The effects of the Great Recession and associated budget cuts are playing out in emergency rooms across the country, according to a Reuters report that spanned from Seattle to Boston with stops in Chicago and smaller areas like Grand Rapids, Winston-Salem in between.
It reveals what poor cost-shifting decisions look like in real time, and the picture isn’t pretty. ER’s are serving awkwardly as holding areas (10% of hospitals noted that they have “boarded” patients for a week or more), ineffective (but less expensive) medications are replacing effective ones, and first-responders are attempting work previously handled by mental health practitioners. Beyond what the system is experiencing lies the toll on the people enmeshed in what is taking place.

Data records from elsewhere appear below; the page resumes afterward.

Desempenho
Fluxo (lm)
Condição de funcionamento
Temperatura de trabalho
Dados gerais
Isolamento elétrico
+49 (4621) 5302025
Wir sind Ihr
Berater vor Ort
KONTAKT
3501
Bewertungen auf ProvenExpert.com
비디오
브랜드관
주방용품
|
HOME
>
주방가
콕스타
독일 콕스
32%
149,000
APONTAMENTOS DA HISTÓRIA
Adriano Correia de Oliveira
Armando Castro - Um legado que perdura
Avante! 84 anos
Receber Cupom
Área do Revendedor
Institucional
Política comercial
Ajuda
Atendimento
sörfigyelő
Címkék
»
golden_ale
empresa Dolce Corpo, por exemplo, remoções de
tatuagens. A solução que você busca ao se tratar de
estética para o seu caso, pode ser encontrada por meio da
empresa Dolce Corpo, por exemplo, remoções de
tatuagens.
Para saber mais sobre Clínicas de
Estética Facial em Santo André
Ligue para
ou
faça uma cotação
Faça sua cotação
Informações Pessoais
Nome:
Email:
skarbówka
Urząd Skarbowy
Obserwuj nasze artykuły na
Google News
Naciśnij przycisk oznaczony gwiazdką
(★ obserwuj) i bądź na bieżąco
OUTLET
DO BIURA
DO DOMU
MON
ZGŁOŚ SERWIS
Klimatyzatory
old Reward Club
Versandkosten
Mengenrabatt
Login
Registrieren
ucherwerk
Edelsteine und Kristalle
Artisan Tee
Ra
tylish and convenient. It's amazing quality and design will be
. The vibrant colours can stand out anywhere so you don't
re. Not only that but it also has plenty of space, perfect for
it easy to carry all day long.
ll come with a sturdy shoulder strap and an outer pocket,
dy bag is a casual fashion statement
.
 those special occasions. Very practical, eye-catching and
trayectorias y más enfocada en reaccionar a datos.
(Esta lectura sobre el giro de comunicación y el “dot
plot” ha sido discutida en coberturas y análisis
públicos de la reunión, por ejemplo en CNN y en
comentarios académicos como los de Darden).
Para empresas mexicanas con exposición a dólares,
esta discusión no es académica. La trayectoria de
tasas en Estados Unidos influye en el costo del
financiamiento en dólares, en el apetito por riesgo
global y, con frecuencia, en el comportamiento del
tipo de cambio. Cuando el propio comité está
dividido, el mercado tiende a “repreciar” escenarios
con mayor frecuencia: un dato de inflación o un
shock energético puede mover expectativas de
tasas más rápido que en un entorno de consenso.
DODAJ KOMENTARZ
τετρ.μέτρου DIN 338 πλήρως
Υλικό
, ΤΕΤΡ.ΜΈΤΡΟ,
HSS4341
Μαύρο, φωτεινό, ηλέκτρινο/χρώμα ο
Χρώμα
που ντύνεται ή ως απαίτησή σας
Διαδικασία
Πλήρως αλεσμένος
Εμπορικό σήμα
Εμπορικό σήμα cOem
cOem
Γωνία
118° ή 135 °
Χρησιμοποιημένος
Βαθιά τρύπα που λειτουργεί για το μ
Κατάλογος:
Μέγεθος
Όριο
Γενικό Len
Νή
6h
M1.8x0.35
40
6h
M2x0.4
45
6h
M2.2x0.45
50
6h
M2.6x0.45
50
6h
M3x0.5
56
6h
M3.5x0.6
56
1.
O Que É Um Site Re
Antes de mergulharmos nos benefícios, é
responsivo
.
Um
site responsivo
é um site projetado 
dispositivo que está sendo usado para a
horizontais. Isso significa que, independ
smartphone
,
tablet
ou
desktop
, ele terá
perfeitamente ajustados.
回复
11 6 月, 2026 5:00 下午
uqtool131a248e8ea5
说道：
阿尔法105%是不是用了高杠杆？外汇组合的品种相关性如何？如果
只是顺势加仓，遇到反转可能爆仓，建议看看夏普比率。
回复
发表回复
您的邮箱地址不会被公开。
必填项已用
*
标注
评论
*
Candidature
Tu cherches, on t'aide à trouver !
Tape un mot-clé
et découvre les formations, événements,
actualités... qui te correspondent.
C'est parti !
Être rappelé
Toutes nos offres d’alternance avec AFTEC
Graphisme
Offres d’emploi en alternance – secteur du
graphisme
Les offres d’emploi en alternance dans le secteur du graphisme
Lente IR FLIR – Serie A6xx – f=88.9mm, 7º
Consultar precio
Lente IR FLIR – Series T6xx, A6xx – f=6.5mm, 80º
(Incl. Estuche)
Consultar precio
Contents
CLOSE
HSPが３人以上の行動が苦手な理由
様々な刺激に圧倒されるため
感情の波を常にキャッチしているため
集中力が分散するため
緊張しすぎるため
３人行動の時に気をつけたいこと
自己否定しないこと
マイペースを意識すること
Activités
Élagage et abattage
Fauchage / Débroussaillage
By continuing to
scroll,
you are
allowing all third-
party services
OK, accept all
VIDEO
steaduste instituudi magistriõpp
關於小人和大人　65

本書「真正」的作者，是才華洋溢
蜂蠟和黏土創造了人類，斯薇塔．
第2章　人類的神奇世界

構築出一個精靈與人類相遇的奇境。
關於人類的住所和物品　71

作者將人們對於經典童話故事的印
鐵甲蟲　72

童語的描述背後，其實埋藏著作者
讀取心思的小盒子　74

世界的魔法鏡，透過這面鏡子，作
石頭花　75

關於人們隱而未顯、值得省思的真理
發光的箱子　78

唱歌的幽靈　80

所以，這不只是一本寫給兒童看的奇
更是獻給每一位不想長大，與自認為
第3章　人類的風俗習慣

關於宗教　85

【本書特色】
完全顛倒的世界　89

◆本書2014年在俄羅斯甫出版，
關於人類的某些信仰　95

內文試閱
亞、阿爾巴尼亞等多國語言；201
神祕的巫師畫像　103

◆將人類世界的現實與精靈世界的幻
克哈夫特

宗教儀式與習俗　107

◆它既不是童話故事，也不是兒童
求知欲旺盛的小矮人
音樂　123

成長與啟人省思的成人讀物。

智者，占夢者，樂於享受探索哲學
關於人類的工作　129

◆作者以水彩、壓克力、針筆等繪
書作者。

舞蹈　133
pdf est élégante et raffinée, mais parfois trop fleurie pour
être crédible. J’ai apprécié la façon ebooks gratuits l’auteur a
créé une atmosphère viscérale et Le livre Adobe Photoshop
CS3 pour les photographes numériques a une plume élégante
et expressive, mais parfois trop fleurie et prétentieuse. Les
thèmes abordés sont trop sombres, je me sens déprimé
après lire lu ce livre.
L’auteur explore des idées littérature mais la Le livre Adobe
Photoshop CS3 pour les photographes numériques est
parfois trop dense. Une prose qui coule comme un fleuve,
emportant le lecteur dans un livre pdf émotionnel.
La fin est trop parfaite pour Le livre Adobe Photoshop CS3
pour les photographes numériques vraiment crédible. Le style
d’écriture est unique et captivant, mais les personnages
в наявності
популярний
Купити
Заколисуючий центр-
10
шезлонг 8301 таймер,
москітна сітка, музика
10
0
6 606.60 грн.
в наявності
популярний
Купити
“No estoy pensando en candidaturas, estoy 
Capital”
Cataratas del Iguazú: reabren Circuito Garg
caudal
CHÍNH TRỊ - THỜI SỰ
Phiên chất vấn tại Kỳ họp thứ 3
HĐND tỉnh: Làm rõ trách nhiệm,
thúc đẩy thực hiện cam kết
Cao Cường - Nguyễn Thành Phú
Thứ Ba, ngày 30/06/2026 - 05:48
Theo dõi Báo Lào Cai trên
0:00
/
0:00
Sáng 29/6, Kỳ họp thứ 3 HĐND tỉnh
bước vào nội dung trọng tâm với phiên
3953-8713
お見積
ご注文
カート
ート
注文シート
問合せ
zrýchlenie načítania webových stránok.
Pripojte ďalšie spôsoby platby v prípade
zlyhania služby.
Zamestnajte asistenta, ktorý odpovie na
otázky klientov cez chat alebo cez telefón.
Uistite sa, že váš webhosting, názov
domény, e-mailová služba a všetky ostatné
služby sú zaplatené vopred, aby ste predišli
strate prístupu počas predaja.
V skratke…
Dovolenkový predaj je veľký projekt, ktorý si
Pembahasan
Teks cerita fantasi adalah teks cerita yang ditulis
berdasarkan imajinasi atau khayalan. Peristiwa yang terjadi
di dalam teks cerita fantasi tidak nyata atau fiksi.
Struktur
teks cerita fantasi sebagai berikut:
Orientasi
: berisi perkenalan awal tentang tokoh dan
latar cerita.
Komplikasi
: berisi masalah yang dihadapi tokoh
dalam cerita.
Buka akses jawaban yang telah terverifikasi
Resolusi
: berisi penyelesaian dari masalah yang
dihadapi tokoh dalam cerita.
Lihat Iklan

The best that U.S. medicine has to offer is very difficult to deliver in such circumstances. Successful treatments and accomplished professionals have been derailed while the people they would serve receive inadequate patchwork services in inappropriate settings.
Not long ago we had to dispell the persistent fallacy that illegal immigrants clogged emergency departments and drove both long wait times and increasing health care costs. Today, we need to disabuse ourselves of the idea that cost-shifting of this type is anything but an oxymoron. Costs that are shifted inappropriately they don’t shift at all, they grow – in terms of the system, and in terms of human lives.